Member of the Oklahoma House of Representatives from the 64th district
- Incumbent
- Assumed office November 17, 2016
- Preceded by: Ann Coody

Personal details
- Born: July 16, 1956 (age 70) Lawton, Oklahoma, U.S.
- Party: Republican

= Rande Worthen =

American politician

Rande Worthen (born July 16, 1956) is an American politician who has served in the Oklahoma House of Representatives from the 64th district since 2016.

== Personal life ==
He and his wife have four children. He and his family attend First Baptist Church of Lawton.

== Campaigns ==
In 2022, Rande Worthen ran on a campaign of supporting police officers and first responders and said he wanted to focus on eliminating organized retail theft.

== House of Representatives ==
He is the chair of the House Judiciary - Criminal Committee. His Vice Chair is Collin Duel.

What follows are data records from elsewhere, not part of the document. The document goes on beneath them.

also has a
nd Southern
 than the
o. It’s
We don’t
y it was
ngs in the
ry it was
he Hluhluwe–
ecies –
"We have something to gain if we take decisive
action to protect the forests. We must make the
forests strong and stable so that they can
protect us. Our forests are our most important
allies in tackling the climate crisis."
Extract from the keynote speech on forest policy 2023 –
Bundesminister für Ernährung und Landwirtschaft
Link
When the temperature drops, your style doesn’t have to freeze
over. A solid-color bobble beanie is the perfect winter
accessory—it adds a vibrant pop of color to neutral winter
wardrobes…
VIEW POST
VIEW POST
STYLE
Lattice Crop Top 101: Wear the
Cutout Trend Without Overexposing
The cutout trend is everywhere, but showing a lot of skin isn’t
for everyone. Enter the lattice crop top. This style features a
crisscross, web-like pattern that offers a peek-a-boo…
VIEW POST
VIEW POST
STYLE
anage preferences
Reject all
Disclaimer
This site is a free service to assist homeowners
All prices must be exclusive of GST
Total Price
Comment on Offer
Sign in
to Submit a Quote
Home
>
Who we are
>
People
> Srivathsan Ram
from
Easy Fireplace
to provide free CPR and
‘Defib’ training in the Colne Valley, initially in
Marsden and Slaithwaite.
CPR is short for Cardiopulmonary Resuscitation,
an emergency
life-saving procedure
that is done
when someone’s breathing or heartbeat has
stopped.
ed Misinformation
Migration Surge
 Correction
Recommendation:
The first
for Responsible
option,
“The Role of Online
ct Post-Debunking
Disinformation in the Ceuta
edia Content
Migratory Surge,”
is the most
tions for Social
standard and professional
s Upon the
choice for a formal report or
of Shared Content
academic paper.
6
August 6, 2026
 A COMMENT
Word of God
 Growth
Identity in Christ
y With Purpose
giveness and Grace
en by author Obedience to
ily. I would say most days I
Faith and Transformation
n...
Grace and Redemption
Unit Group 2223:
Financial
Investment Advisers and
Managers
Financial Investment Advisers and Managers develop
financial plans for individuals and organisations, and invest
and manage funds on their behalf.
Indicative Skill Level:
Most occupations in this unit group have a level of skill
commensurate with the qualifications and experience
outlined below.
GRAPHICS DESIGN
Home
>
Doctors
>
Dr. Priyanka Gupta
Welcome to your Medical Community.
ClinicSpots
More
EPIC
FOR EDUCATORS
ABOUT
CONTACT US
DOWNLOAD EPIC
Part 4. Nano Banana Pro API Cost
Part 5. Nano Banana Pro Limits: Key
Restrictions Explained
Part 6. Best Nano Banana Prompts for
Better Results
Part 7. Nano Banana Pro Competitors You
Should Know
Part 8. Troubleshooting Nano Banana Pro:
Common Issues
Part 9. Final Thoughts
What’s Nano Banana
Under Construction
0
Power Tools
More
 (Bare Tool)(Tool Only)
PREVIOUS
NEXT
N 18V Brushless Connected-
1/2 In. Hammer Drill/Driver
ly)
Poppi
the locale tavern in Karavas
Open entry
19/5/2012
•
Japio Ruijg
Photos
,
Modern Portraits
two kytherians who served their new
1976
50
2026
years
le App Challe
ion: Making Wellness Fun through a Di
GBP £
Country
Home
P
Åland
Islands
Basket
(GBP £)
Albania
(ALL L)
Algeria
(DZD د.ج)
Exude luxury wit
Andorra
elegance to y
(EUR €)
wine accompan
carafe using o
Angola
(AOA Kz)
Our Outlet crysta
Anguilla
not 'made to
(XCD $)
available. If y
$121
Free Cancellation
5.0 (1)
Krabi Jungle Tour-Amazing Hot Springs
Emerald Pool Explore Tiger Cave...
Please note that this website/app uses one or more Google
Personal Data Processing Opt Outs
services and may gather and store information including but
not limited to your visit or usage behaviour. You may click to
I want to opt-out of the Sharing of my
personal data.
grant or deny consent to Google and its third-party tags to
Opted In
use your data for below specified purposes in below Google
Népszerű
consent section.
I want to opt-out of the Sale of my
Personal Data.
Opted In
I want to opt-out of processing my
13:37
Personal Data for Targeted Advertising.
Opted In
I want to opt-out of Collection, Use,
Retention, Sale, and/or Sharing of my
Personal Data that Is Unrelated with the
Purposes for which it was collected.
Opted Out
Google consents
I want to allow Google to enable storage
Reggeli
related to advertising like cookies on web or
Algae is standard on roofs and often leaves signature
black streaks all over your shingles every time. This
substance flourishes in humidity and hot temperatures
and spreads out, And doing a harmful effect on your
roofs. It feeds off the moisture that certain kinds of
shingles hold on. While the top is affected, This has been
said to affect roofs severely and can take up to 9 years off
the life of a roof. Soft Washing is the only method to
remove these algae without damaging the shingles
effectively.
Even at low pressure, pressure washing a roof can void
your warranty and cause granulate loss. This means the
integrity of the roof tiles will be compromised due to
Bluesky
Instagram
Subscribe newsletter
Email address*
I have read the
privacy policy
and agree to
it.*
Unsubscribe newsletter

In 2024, the Oklahoma House passed a bill, authored by Tammy West and Todd Gollihare, that would "do away with the $40 monthly probation fees typically paid during the first two years of an individual's probation," though Gentner Drummond said the District Attorneys Council was "in compliance with the law." Drummond noted, however, "that the Legislature had earlier increased funding to district attorneys to offset losses of offender fees being redirected to the state's general revenue fund." Only representative Rande Worthen voted against the bill in the House.

He voted against HB 3329 which still passed the house floor. It is intended to provide free menstrual products in school bathrooms. He voted in favor of a bill that would require adults to show and ID before accessing porn sites.